Among the entries below, only the lines from the one with "vfov_deg: 65.8" through the one with "f_number: 1.5" are to be retyped, exactly and without pictures.

Content starts

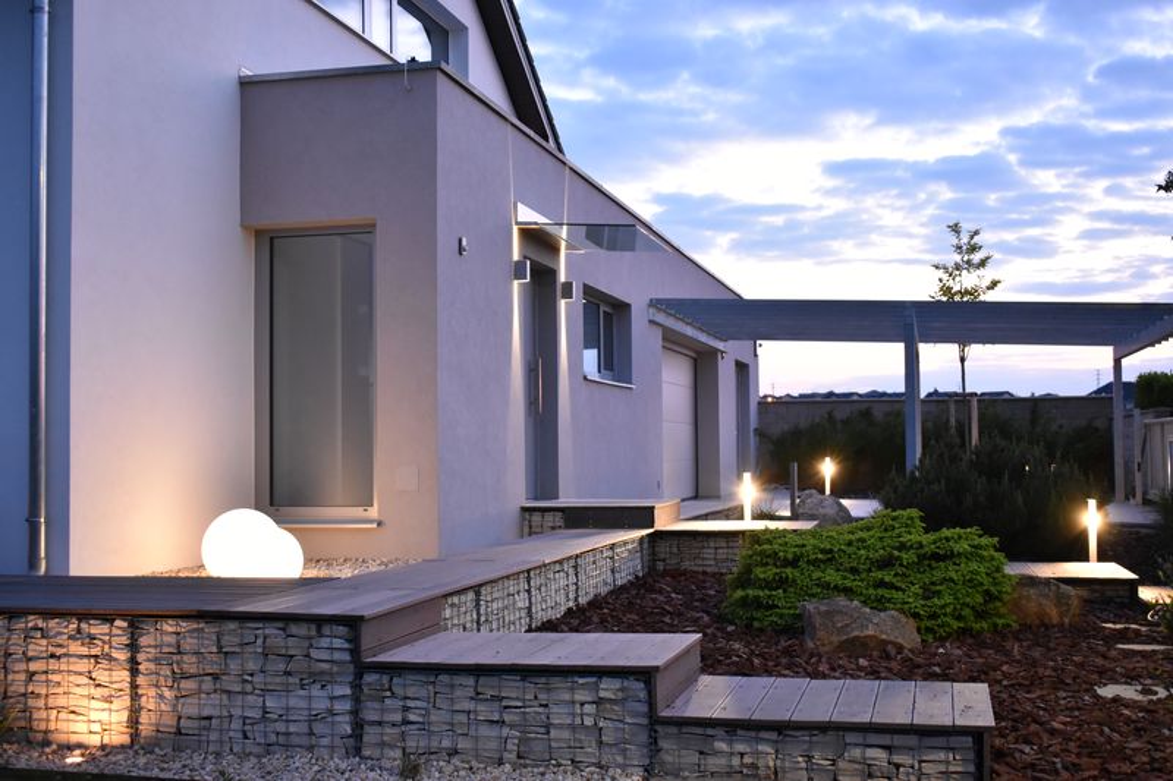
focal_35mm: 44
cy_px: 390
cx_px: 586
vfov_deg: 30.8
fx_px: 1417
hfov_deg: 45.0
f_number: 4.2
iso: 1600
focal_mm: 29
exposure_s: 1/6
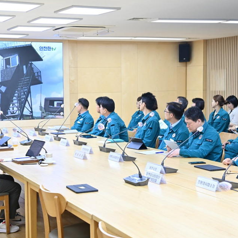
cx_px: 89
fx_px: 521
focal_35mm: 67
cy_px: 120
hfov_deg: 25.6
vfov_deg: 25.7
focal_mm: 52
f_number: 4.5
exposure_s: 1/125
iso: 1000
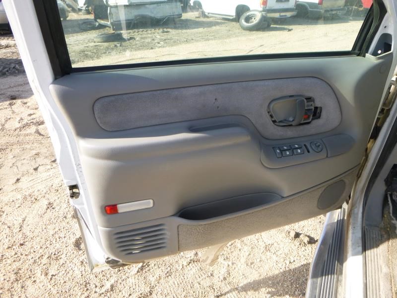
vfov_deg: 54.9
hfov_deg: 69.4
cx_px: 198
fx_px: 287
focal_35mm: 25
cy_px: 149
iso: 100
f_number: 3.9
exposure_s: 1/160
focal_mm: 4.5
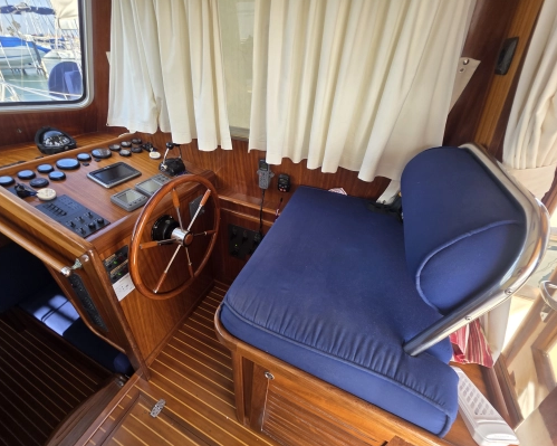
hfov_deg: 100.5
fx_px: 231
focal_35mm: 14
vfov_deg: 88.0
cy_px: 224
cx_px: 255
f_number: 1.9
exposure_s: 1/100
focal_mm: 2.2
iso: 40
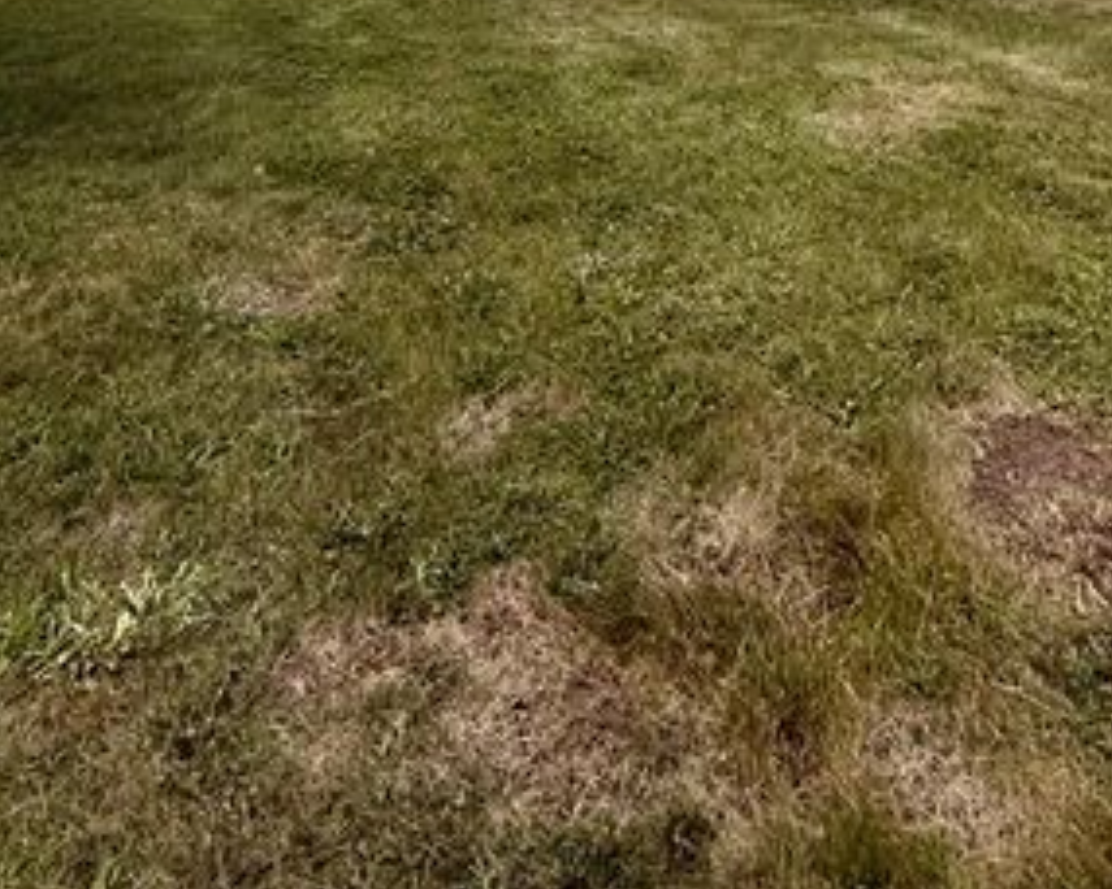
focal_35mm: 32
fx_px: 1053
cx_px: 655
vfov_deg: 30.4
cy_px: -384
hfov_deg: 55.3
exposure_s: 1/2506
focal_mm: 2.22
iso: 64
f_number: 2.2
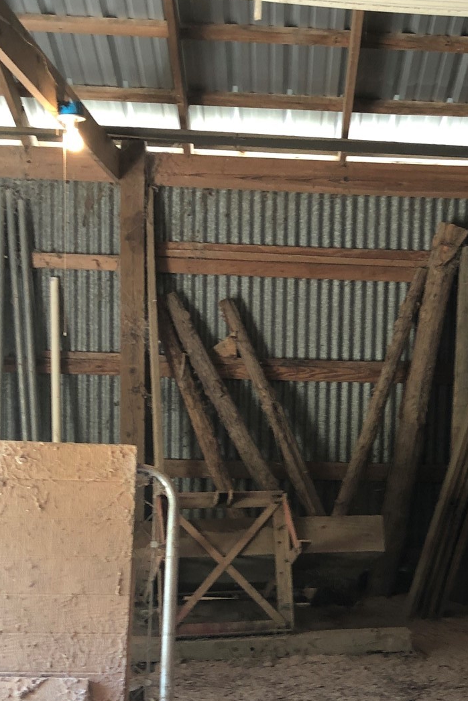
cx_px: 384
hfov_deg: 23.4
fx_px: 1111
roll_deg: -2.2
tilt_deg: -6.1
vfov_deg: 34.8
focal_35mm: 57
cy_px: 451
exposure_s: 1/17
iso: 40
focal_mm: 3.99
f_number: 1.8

Content ends
Content starts

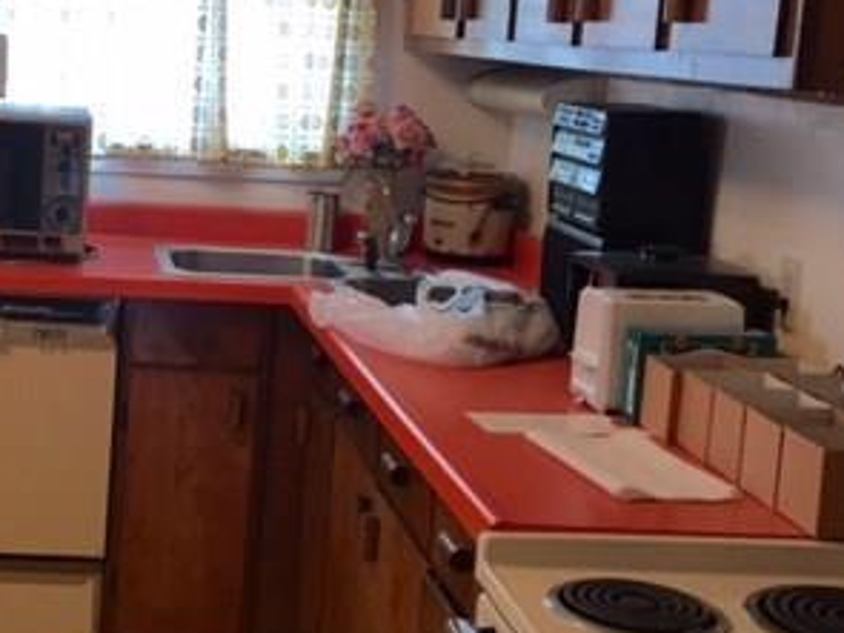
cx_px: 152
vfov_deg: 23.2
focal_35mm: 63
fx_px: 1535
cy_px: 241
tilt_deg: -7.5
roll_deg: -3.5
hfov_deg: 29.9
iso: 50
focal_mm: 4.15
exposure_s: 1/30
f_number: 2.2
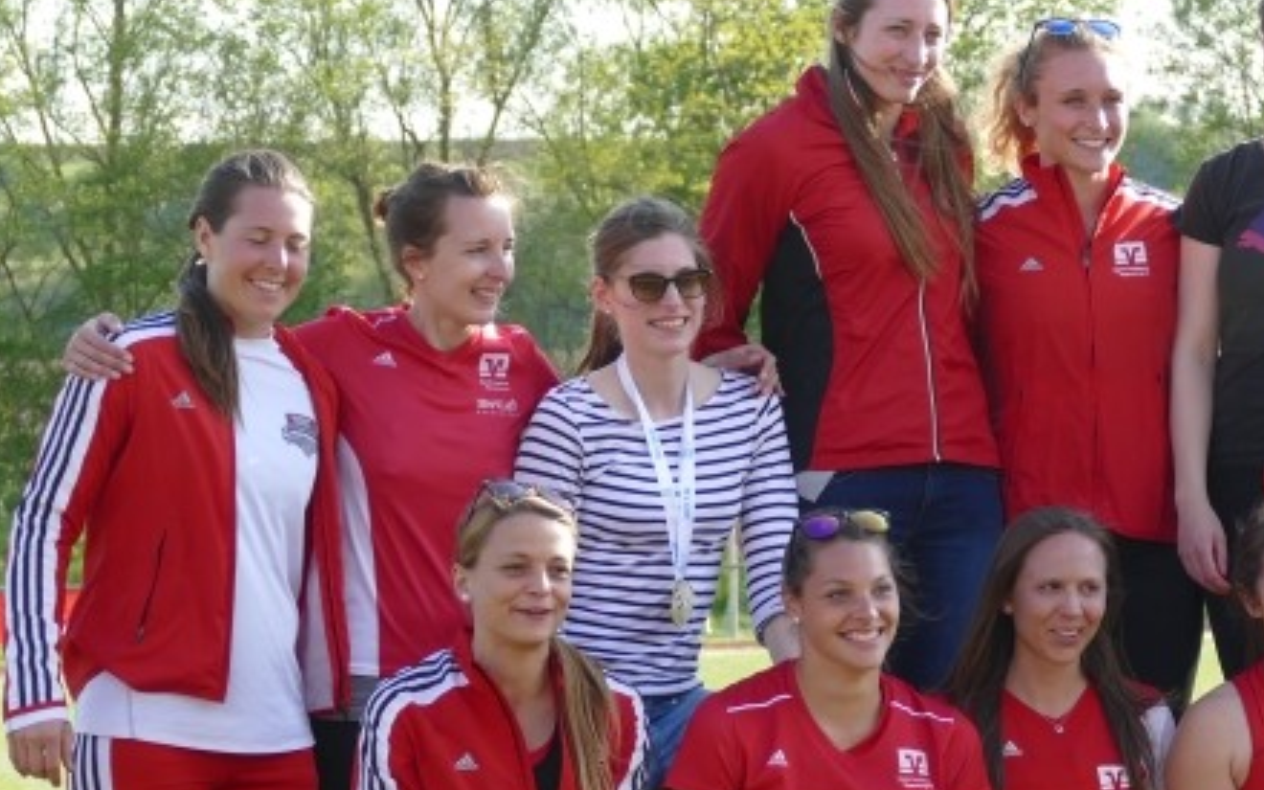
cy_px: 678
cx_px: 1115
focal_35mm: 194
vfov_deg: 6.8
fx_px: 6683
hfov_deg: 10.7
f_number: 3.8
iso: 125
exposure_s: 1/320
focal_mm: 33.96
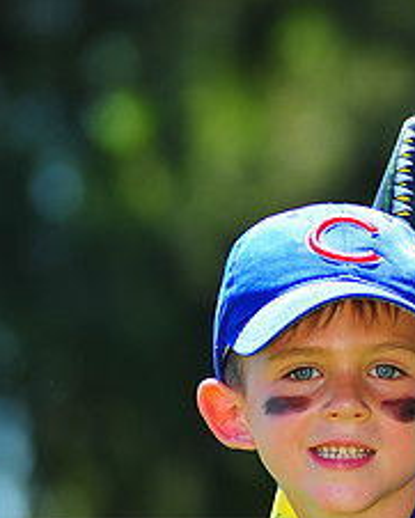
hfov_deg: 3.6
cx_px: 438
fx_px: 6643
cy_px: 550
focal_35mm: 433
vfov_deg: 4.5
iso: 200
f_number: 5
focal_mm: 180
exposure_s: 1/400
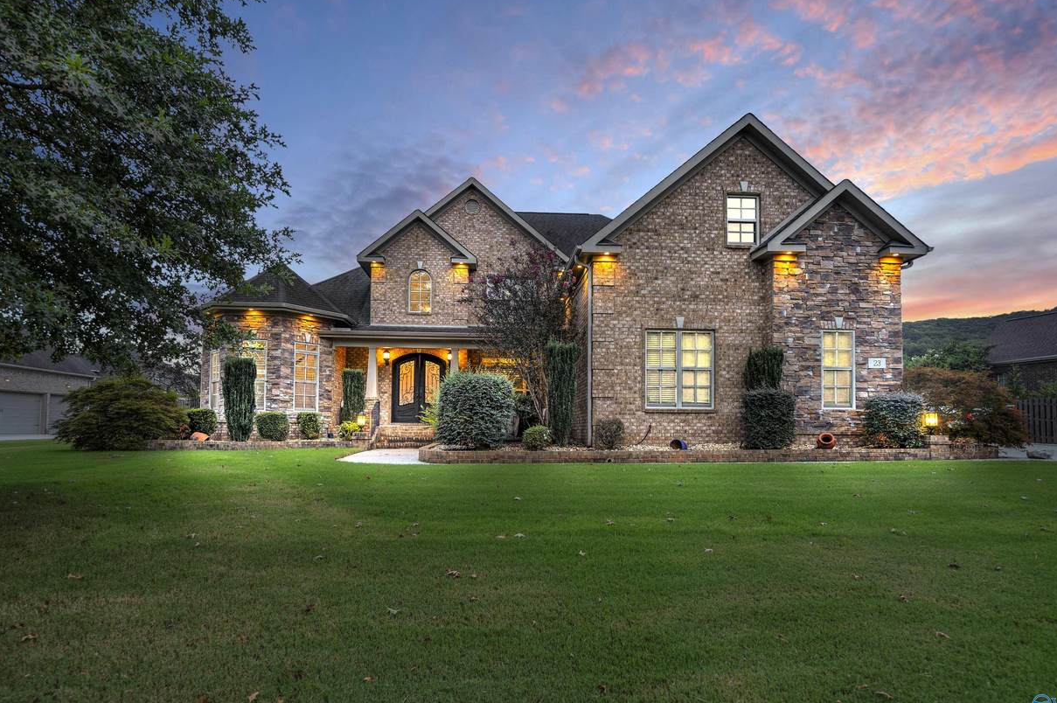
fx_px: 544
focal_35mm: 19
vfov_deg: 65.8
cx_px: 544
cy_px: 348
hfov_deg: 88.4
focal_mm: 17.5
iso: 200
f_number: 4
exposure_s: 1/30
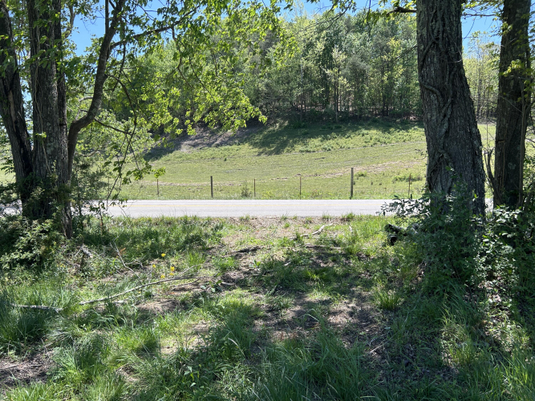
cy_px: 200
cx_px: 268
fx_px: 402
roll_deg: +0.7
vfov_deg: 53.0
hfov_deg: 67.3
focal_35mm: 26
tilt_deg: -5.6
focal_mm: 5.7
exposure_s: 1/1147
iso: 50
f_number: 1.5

Content ends
Content starts

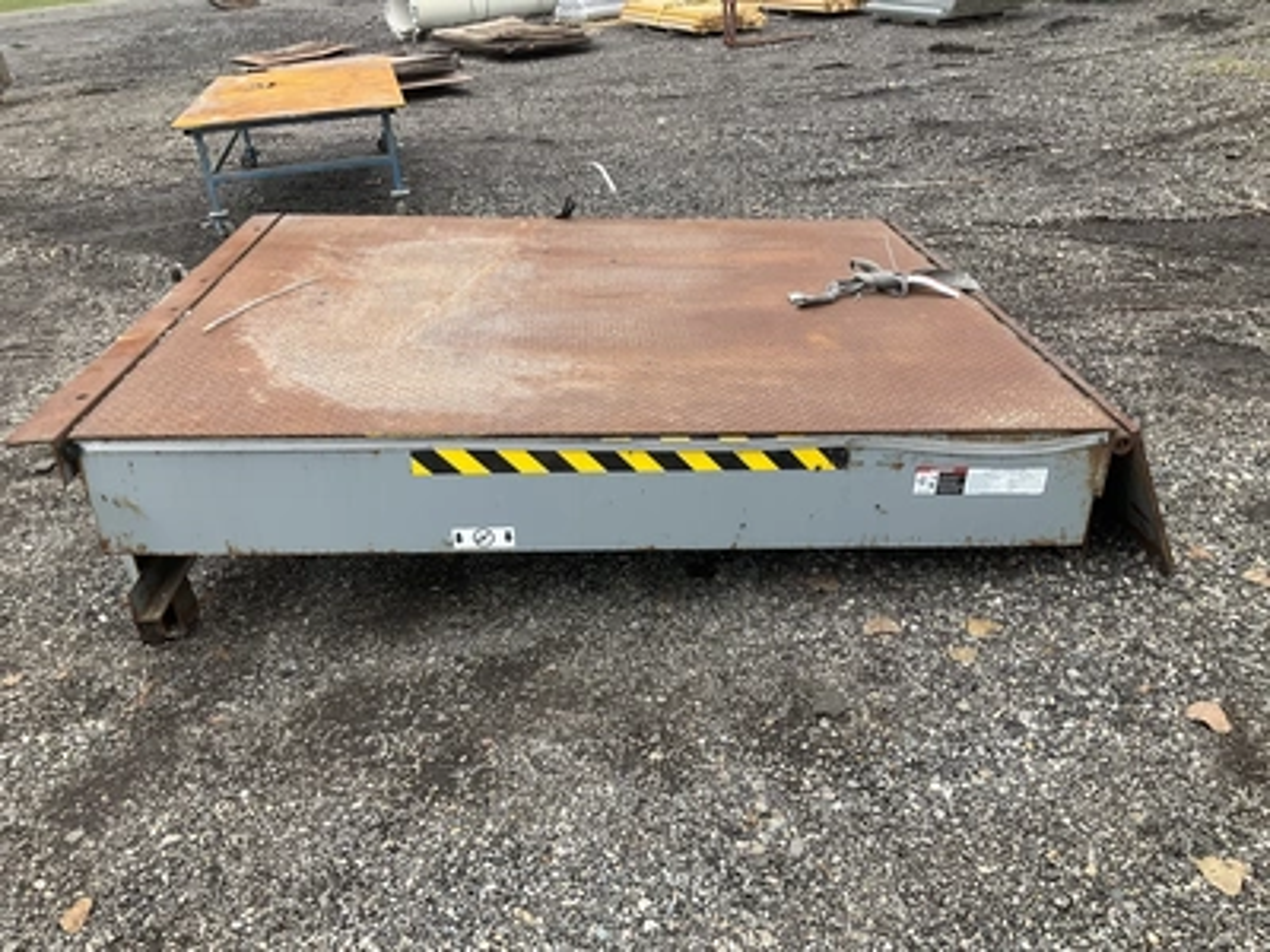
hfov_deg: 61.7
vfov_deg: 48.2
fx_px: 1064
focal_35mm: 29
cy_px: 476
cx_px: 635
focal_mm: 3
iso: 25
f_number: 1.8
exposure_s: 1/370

Content ends

WORKED SOLUTION:
vfov_deg: 65.8
cx_px: 544
cy_px: 348
hfov_deg: 88.4
focal_mm: 17.5
iso: 200
f_number: 4
exposure_s: 1/30
cy_px: 200
cx_px: 268
fx_px: 402
roll_deg: +0.7
vfov_deg: 53.0
hfov_deg: 67.3
focal_35mm: 26
tilt_deg: -5.6
focal_mm: 5.7
exposure_s: 1/1147
iso: 50
f_number: 1.5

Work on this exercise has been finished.